そんな言葉が、どれほど狭霧にとって嬉しかったかなど。
「幸せになると、お前はそう約束した。そして実際、お前は俺の傍にいてもいじめられたり、大きな怪我をしたり、トラブルに巻き込まれるようなことがなかった」
「運が良かっただけだよ、そんなの」
「お前はそう言うかもしれないが、それだけで俺にとっては救いだったんだ。俺が明るくなったように見えたなら、それはお前を手本にしたからというだけのこと。お前みたいに上手に笑ったり、いつもみんなを明るい気持ちにさせるなんてことはできないが……それでも、誰かの役に立つことをいつも考えられるようになった。そうしたら、誰かの役に立っていると実感している間は……俺も俺を許せるようになった。生きてていいのだと、思えるようになって、だから」
そう、だから。気に病む必要などない。だって世羅は知らないだろう。一生懸命勉強して、狭霧と同じ高校に行けるように頑張るからと言ってくれて、それでどれほど狭霧が嬉しかったかなんて。
高校に入っていつも気にかけてくれる彼女に、照れくさいものを感じつつも、心から安らげる気持ちになっていたかなんて。
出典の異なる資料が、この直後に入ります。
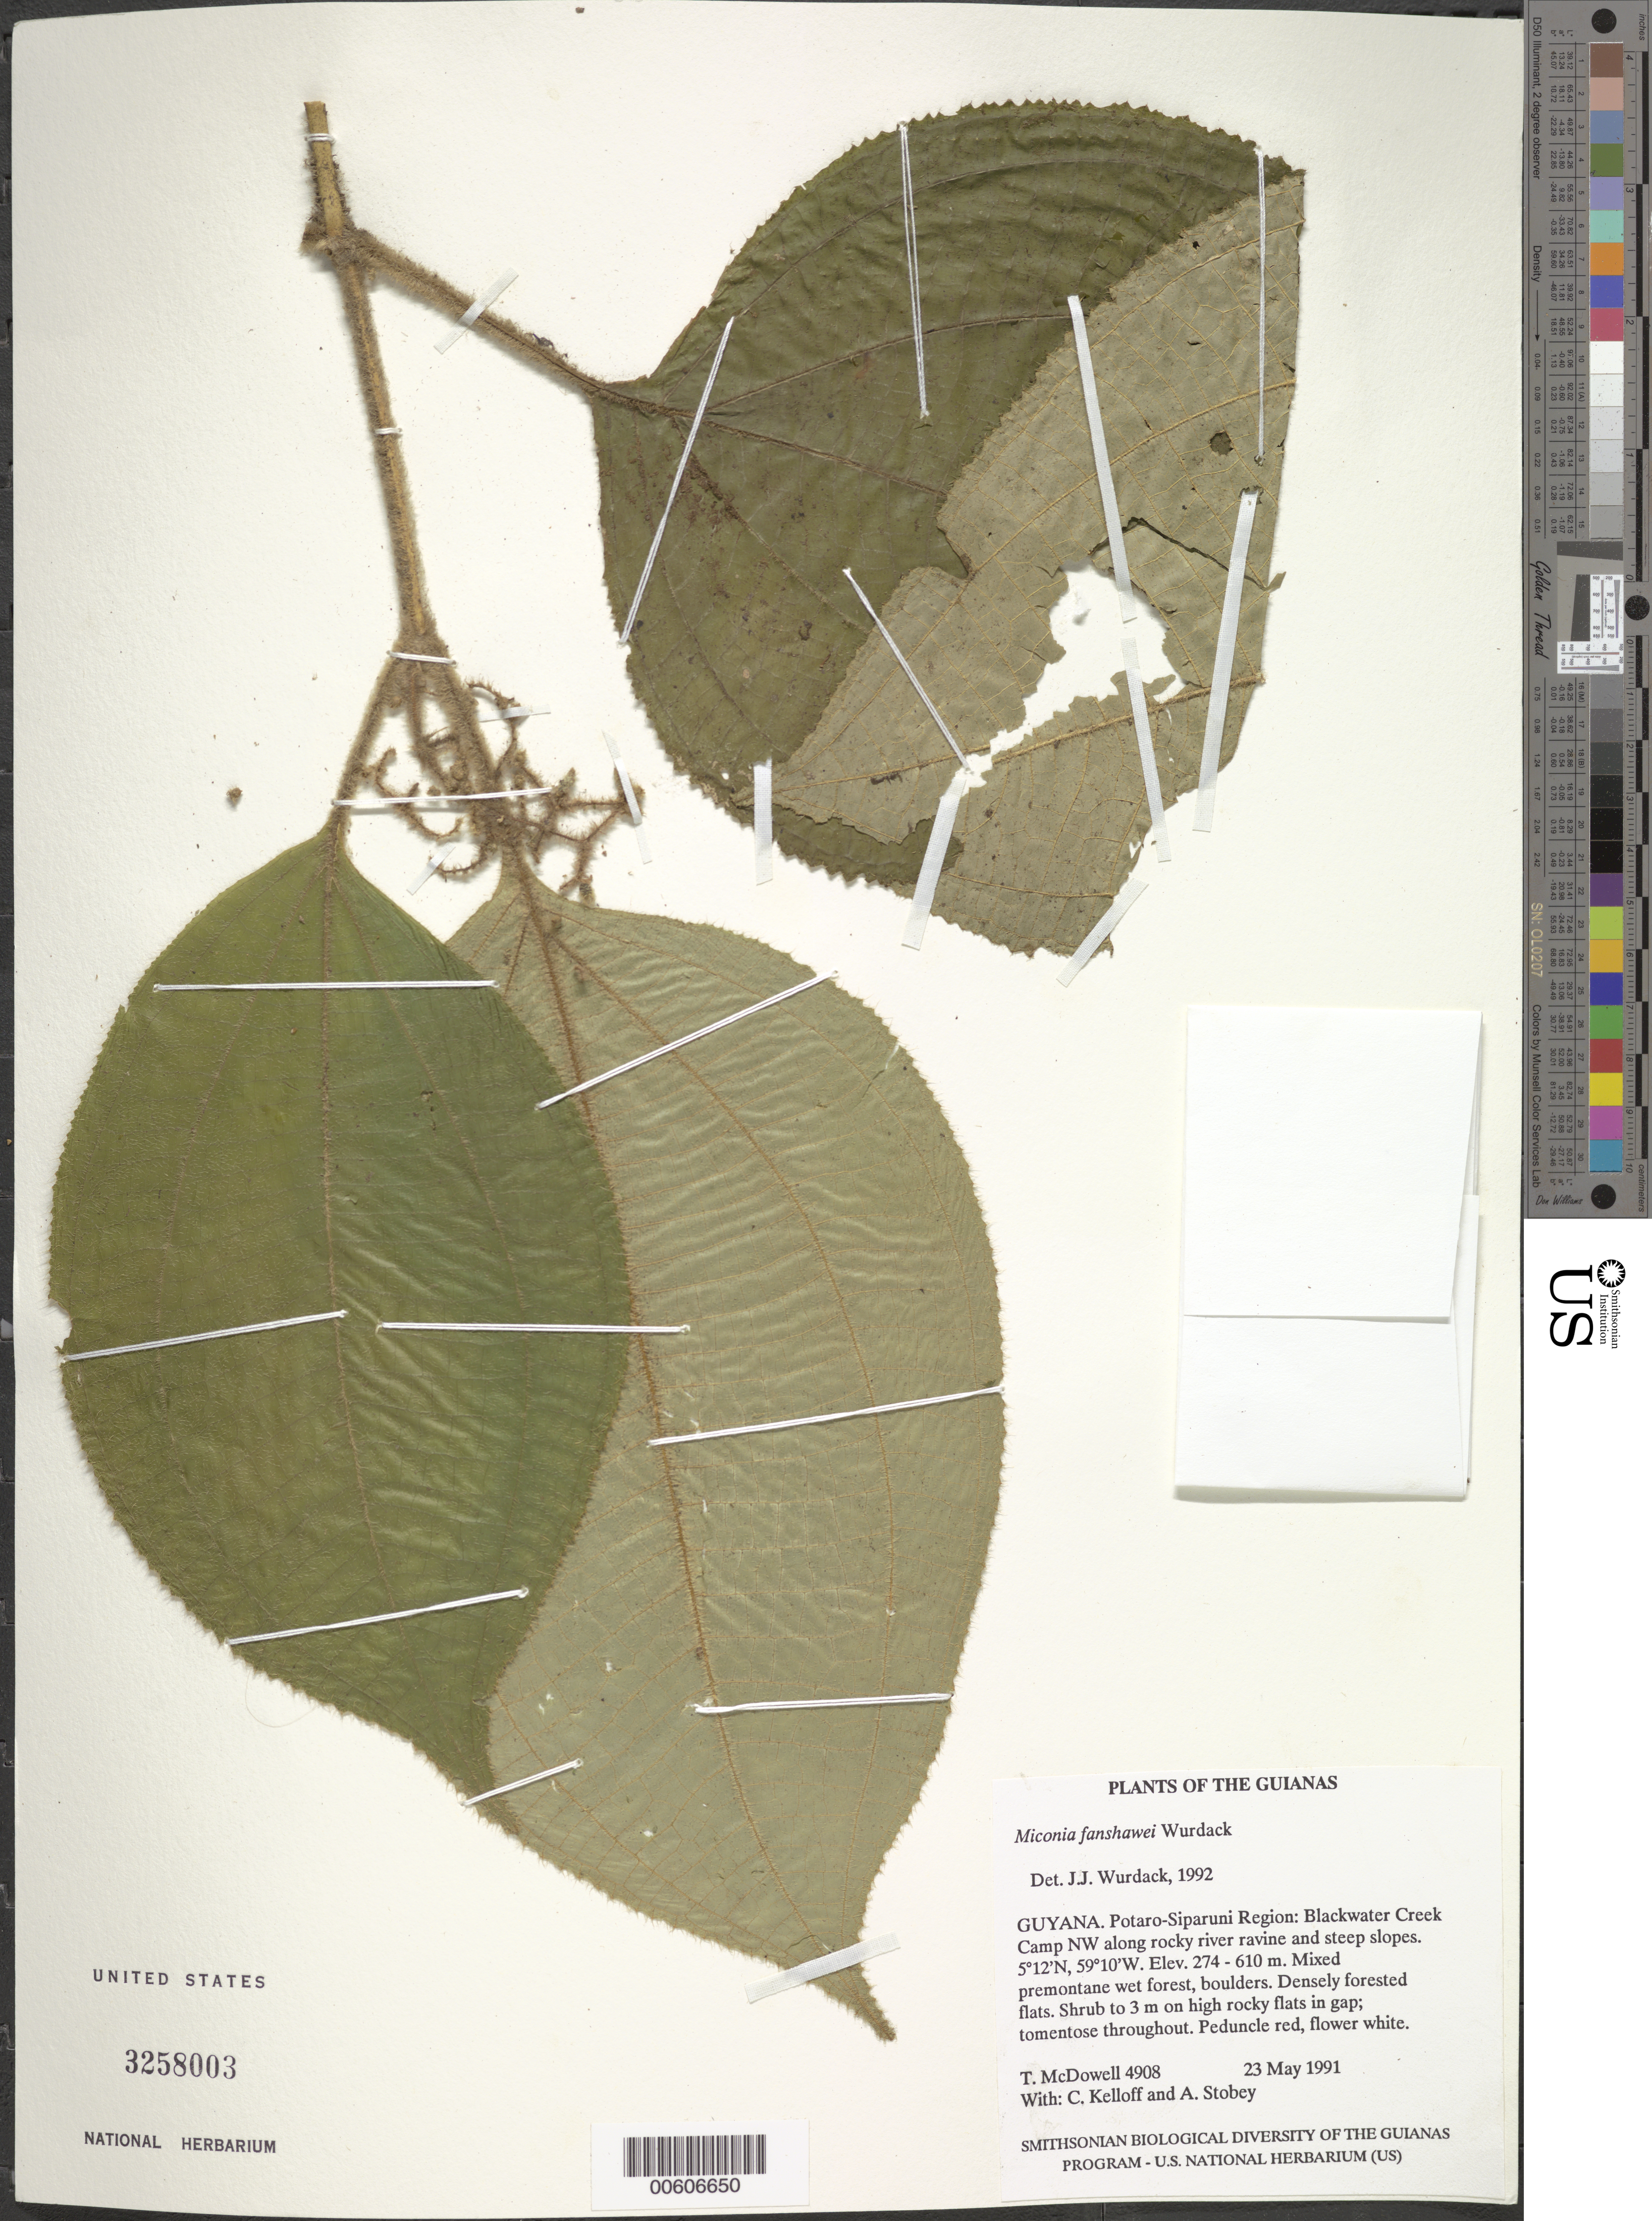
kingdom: Plantae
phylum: Tracheophyta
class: Magnoliopsida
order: Myrtales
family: Melastomataceae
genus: Miconia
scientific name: Miconia fanshawei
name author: Wurdack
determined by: Wurdack, John J., (US), US (UNITED STATES)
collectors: T. McDowell, C. L. Kelloff & A. Stobey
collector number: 4908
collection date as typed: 23 May 1991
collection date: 1991-05-23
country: Guyana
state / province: Potaro-Siparuni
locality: Blackwater Creek Camp NW along ravine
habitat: Rocky river ravine, steep slopes. Mixed premontane wet forest, boulders. Densely forested flats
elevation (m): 274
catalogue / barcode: US 3258003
そして、あの日。襲ってきた教団の奴らから、自分が彼女を庇った本当の理由は。
「出口だよ、狭霧君!あと少しだから!」
ようやく、青い扉まで辿りついた。ここまでが、随分長かったような気がする。世羅がゆっくりと扉を押し開けるのが見えた。そこは、満天の星空の下。どこか自分達が最後に歩いていた公園に似ているな、と感じる。そう口にしようとして――狭霧はもう、己の声が出なくなっていることに気づいた。
「狭霧君?」
ああ、心配をかけてしまう。泣かせてしまう。
死なないとそう、約束したはずなのに。
「ほら、狭霧君、お星さまだよ!月が見えるよ!きっと近くに人がいるから……助けを呼ぶから、それまで頑張って、ねえ!」
そっと、左手を星空の方へ、彼女の声がする方へと伸ばした。声はもう届かない。ゆっくりと暗くなっていく世界で、狭霧は。
――本当に馬鹿だな、世羅。……俺も、とっくにお前のことが。
心はそっと。流れ星と一緒に溶けて、消えていったのである。